The Wikileaks Website labored under a massive denial of service attack Tuesday, 48 hours after the site published its first installment of a massive trove of leaked U.S. diplomatic cables.
Both Wikileaks.org and cablegate.wikileaks.org, the subdomain created to host the leaked U.S. embassy cables were both reachable Tuesday afternoon. However, Internet monitoring firms confirm that the site has been the target of multiple distributed denial of service (DDoS) attacks since posting the documents on Sunday.
The first attack, delivering 2-4 Gigabits of traffic per second, began on Sunday, November 28th, knocking the site offline for several hours on Sunday, according to the firm Netcraft. Those attacks continued on Tuesday, causing intermittent interruptions in availability for the site, Netcraft said.
Around 9:30 AM on Tuesday, a note posted on Wikileaks Twitter feed announced that the latest attack has exceeded 10 Gbps.
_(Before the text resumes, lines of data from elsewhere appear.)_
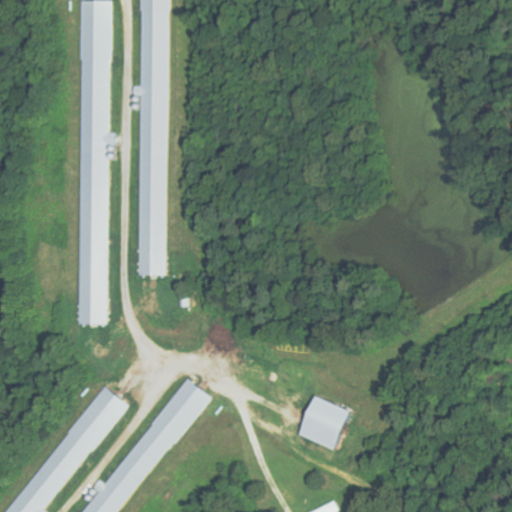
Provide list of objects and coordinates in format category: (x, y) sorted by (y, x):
building: (160, 138)
building: (100, 161)
building: (332, 423)
building: (151, 451)
building: (75, 452)
building: (337, 509)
UK-based Internet security firm Netcraft reported that the site went down temporarily Tuesday but has since returned to service.
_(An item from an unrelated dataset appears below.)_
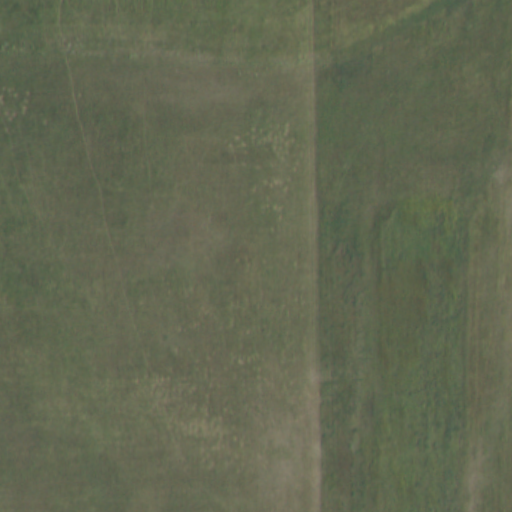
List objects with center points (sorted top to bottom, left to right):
quarry: (256, 255)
Threatpost reported Monday that Wikileaks managed to skirt the DDoS attack by serving up its Website from a revolving list of three different servers and by moving from the France-based Octopuce to the more robust Amazon Web Services infrastructure.
The source of the attacks is unknown. A hacker-activist calling himself ‘The Jester’ (Twitter handle @th3j35t3r) has claimed responsibility for the first attack, explaining that the DDoS was retribution for Wikileaks “attempting to endanger the lives of our troops, other assets, and foreign relations.”
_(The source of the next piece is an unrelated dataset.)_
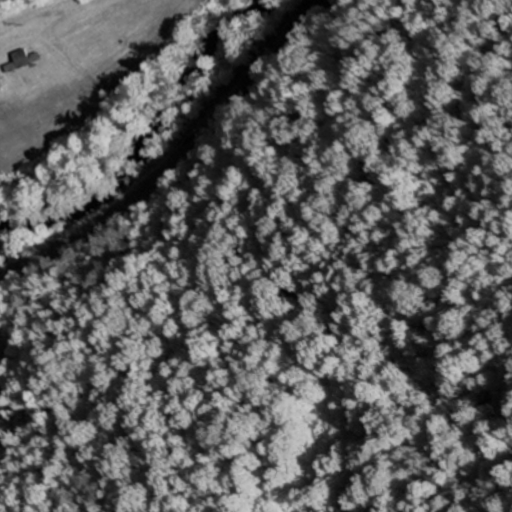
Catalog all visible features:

Arbor Networks noted in a blog post that their profile of the attack is consistent with the Jester’s claim to have used application layer attacks to create a denial of service with lower levels of traffic. However, individuals and governments with an interest in snuffing out Wikileaks are legion, and there has been no independent verification of The Jester’s claims.
In other news, Reuters reports that the South American Republic of Ecuador has offered Wikileaks founder Julian Assange a safe haven to lecture and teach. Assange’s whereabouts are unknown. Assange has faced harsh criticism from the U.S. and its allies for releasing the diplomatic cables, most of which date to the post 9-11 era, and which have complicated the U.S.’s relationships with its allies. The source of the documents is unknown, however a former Army Intelligence officer, Bradley Manning, is under arrest for the unauthorized disclosure of classified intelligence, part of which is believed to be the 250,000 diplomatic cables that were leaked to Assange and Wikileaks.